Das Rajesh Kumar, Islam Mirajul, Khushbu Sharun Akter
Department of Computer Science and Engineering, Daffodil International University, Dhaka 1341, Bangladesh.
Data Brief. 2023 Jul 24;50:109445. doi: 10.1016/j.dib.2023.109445. eCollection 2023 Oct.
The Bangla Transformation of Sentence Classification dataset addresses the resource gap in natural language processing (NLP) for the Bangla language by providing a curated resource for Bangla sentence classification. With 3,793 annotated sentences, the dataset focuses on categorizing Bangla sentences into Simple, Complex, and Compound classes. It serves as a benchmark for evaluating NLP models on Bangla sentence classification, promoting linguistic diversity and inclusive language models. Collected from publicly accessible Facebook pages, the dataset ensures balanced representation across the categories. Preprocessing steps, including anonymization and duplicate removal, were applied. Three native Bangla speakers independently assessed the Transformation of Sentence labels, enhancing the dataset's reliability. The dataset empowers researchers, practitioners, and developers to build accurate and robust NLP models tailored to the Bangla language. It offers insights into Bangla syntax and structure, benefiting linguistic research. The dataset can be used to train models, uncover patterns in Bangla language usage, and develop effective NLP applications across domains.
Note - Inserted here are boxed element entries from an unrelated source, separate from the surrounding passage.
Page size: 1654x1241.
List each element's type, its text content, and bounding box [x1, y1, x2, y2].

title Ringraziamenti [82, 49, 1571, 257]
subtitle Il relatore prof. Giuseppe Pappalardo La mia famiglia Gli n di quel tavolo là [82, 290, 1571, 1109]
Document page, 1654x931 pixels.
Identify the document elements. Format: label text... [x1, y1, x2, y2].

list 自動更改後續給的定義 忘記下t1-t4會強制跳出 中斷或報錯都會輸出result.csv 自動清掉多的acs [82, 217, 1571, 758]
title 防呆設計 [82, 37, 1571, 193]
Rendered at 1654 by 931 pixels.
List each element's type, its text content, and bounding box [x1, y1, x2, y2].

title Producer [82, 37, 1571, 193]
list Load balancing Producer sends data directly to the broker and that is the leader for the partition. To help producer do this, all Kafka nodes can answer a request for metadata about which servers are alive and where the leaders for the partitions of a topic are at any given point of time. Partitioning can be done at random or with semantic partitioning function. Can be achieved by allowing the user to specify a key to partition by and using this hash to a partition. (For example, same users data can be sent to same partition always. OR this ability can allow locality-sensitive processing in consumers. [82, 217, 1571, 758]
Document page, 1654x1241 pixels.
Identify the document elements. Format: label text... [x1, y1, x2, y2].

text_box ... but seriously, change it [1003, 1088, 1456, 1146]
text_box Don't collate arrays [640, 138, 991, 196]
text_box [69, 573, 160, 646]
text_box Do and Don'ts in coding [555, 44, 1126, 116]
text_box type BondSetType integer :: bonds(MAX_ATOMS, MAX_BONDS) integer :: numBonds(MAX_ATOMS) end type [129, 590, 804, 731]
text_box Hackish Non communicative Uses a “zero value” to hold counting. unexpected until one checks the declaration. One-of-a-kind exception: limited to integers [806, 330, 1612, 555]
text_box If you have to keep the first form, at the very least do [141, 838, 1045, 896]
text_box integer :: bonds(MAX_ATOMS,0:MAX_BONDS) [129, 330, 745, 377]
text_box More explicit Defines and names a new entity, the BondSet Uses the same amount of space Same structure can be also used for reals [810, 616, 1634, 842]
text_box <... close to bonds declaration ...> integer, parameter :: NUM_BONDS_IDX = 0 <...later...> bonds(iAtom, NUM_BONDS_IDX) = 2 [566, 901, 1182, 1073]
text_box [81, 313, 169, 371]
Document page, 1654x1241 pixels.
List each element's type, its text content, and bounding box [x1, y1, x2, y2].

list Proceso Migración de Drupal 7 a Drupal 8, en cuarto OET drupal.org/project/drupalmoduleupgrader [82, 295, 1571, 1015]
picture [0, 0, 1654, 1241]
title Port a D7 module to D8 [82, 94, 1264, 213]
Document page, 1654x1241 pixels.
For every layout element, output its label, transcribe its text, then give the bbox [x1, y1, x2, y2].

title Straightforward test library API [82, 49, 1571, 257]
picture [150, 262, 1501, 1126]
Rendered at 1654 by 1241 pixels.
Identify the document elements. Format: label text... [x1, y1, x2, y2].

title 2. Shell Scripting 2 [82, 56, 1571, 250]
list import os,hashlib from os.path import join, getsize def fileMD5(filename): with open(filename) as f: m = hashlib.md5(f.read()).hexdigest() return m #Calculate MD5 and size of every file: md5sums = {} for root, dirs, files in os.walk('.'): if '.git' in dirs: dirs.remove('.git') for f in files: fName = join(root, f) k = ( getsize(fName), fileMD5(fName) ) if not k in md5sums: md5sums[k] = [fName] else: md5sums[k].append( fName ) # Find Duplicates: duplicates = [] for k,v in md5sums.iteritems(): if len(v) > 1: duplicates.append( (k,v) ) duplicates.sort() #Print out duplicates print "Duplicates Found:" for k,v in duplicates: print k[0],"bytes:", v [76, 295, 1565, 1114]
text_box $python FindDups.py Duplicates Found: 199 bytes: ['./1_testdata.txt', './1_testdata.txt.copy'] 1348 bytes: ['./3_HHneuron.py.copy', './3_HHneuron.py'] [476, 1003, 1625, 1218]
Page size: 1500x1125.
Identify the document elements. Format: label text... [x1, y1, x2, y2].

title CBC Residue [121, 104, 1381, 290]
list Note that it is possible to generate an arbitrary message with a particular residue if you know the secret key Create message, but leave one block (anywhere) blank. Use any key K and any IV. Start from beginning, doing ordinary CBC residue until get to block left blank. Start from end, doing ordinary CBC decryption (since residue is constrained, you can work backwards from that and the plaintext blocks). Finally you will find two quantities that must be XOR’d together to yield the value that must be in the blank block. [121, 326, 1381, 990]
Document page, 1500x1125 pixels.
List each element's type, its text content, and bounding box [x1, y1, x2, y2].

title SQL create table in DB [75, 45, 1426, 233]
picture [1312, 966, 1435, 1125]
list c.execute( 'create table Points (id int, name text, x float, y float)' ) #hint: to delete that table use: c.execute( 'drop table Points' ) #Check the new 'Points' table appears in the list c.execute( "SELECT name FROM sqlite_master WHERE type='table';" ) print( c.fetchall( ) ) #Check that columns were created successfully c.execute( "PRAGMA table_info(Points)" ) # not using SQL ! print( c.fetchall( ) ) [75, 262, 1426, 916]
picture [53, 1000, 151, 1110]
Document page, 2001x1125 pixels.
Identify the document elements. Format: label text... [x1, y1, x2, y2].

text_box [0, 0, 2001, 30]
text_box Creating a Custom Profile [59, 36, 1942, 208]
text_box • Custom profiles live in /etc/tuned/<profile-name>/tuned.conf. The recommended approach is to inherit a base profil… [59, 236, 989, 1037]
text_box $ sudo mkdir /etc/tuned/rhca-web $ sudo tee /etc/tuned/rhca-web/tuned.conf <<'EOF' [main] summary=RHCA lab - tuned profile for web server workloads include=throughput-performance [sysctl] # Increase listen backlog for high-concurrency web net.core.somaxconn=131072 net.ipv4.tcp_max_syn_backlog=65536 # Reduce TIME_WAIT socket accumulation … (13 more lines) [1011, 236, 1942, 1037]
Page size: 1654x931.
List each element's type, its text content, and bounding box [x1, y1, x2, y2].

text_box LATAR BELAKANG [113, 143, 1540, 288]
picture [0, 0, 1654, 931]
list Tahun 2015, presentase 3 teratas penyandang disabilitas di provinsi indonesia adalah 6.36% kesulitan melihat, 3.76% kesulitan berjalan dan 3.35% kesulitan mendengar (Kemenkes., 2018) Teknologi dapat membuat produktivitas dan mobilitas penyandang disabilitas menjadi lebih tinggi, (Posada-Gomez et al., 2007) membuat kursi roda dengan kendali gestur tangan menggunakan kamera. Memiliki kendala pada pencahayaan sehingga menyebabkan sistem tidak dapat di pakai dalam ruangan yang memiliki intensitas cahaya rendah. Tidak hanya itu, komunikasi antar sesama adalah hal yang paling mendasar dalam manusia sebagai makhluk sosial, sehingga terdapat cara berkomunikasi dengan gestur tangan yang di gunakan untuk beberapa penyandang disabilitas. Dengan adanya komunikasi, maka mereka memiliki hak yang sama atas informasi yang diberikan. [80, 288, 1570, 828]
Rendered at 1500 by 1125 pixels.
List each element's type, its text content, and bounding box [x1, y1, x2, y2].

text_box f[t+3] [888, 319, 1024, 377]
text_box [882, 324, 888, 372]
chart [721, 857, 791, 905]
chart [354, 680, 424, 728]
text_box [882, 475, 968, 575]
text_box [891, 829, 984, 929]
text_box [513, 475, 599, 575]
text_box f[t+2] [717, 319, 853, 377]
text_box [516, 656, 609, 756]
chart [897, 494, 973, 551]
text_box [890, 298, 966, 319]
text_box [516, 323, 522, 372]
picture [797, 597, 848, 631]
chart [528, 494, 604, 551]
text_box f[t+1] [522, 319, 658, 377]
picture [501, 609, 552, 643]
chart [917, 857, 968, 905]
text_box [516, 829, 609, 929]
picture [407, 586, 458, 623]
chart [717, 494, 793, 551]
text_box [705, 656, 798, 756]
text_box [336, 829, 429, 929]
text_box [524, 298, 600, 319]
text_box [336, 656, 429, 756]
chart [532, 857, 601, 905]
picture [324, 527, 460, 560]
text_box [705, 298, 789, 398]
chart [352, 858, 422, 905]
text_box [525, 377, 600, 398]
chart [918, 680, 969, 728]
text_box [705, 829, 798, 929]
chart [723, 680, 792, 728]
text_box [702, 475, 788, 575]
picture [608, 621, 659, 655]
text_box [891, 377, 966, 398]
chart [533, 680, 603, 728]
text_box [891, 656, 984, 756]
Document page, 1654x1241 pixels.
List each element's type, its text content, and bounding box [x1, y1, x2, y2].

孟加拉语句子分类数据集通过提供一个精心策划的孟加拉语句子分类资源,解决了自然语言处理(NLP)中孟加拉语的资源缺口问题。该数据集有3793个带注释的句子,专注于将孟加拉语句子分类为简单句、复合句和复杂句类别。它作为评估孟加拉语句子分类的NLP模型的基准,促进语言多样性和包容性语言模型的发展。该数据集从可公开访问的Facebook页面收集,确保了各类别之间的平衡代表性。应用了包括匿名化和重复数据删除在内的预处理步骤。三位以孟加拉语为母语的人士独立评估了句子标签的转换,提高了数据集的可靠性。该数据集使研究人员、从业者和开发者能够构建针对孟加拉语的准确且强大的NLP模型。它为孟加拉语的句法和结构提供了见解,有利于语言学研究。该数据集可用于训练模型、发现孟加拉语使用中的模式,并跨领域开发有效的NLP应用程序。